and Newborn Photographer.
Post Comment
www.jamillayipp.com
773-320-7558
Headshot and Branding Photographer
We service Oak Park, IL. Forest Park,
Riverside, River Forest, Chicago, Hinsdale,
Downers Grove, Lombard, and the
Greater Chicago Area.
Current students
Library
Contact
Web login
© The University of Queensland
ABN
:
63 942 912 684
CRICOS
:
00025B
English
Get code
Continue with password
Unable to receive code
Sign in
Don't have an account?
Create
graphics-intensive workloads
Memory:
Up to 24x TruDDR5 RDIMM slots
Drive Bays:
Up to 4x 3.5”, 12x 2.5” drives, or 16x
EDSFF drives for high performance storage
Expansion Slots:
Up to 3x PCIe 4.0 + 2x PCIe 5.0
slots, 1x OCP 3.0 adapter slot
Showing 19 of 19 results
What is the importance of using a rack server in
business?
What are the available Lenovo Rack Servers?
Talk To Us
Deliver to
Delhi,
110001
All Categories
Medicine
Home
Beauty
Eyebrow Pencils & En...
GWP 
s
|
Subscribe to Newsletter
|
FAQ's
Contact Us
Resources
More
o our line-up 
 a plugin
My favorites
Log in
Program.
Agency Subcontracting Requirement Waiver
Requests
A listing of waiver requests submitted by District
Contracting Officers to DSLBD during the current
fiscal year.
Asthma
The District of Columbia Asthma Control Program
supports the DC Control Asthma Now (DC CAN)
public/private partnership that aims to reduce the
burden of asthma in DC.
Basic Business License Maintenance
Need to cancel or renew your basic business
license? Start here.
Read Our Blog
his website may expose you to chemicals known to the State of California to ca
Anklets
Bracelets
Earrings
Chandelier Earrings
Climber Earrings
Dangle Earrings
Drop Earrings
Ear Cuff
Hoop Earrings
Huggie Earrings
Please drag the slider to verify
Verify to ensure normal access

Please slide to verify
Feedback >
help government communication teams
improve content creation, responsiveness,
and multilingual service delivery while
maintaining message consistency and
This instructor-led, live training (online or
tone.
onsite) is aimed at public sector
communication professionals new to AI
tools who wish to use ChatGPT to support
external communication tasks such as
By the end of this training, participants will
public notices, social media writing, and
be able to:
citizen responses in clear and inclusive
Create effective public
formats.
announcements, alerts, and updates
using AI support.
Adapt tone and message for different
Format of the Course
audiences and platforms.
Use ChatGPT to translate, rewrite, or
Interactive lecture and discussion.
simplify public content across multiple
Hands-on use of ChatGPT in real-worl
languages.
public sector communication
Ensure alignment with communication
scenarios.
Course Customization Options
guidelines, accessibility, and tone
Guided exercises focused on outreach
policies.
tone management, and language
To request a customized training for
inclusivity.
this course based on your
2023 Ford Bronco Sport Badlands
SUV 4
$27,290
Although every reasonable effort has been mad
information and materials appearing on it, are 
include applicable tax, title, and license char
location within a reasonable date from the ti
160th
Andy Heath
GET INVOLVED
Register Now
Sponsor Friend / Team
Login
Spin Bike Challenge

_ _ _ _ _ _ _

# Exercise directions
Word for word, transcribe each record.

# Written reply
and Newborn Photographer.
Post Comment
www.jamillayipp.com
773-320-7558
Headshot and Branding Photographer
We service Oak Park, IL. Forest Park,
Riverside, River Forest, Chicago, Hinsdale,
Downers Grove, Lombard, and the
Greater Chicago Area.
Current students
Library
Contact
Web login
© The University of Queensland
ABN
:
63 942 912 684
CRICOS
:
00025B
English
Get code
Continue with password
Unable to receive code
Sign in
Don't have an account?
Create
graphics-intensive workloads
Memory:
Up to 24x TruDDR5 RDIMM slots
Drive Bays:
Up to 4x 3.5”, 12x 2.5” drives, or 16x
EDSFF drives for high performance storage
Expansion Slots:
Up to 3x PCIe 4.0 + 2x PCIe 5.0
slots, 1x OCP 3.0 adapter slot
Showing 19 of 19 results
What is the importance of using a rack server in
business?
What are the available Lenovo Rack Servers?
Talk To Us
Deliver to
Delhi,
110001
All Categories
Medicine
Home
Beauty
Eyebrow Pencils & En...
GWP 
s
|
Subscribe to Newsletter
|
FAQ's
Contact Us
Resources
More
o our line-up 
 a plugin
My favorites
Log in
Program.
Agency Subcontracting Requirement Waiver
Requests
A listing of waiver requests submitted by District
Contracting Officers to DSLBD during the current
fiscal year.
Asthma
The District of Columbia Asthma Control Program
supports the DC Control Asthma Now (DC CAN)
public/private partnership that aims to reduce the
burden of asthma in DC.
Basic Business License Maintenance
Need to cancel or renew your basic business
license? Start here.
Read Our Blog
his website may expose you to chemicals known to the State of California to ca
Anklets
Bracelets
Earrings
Chandelier Earrings
Climber Earrings
Dangle Earrings
Drop Earrings
Ear Cuff
Hoop Earrings
Huggie Earrings
Please drag the slider to verify
Verify to ensure normal access

Please slide to verify
Feedback >
help government communication teams
improve content creation, responsiveness,
and multilingual service delivery while
maintaining message consistency and
This instructor-led, live training (online or
tone.
onsite) is aimed at public sector
communication professionals new to AI
tools who wish to use ChatGPT to support
external communication tasks such as
By the end of this training, participants will
public notices, social media writing, and
be able to:
citizen responses in clear and inclusive
Create effective public
formats.
announcements, alerts, and updates
using AI support.
Adapt tone and message for different
Format of the Course
audiences and platforms.
Use ChatGPT to translate, rewrite, or
Interactive lecture and discussion.
simplify public content across multiple
Hands-on use of ChatGPT in real-worl
languages.
public sector communication
Ensure alignment with communication
scenarios.
Course Customization Options
guidelines, accessibility, and tone
Guided exercises focused on outreach
policies.
tone management, and language
To request a customized training for
inclusivity.
this course based on your
2023 Ford Bronco Sport Badlands
SUV 4
$27,290
Although every reasonable effort has been mad
information and materials appearing on it, are 
include applicable tax, title, and license char
location within a reasonable date from the ti
160th
Andy Heath
GET INVOLVED
Register Now
Sponsor Friend / Team
Login
Spin Bike Challenge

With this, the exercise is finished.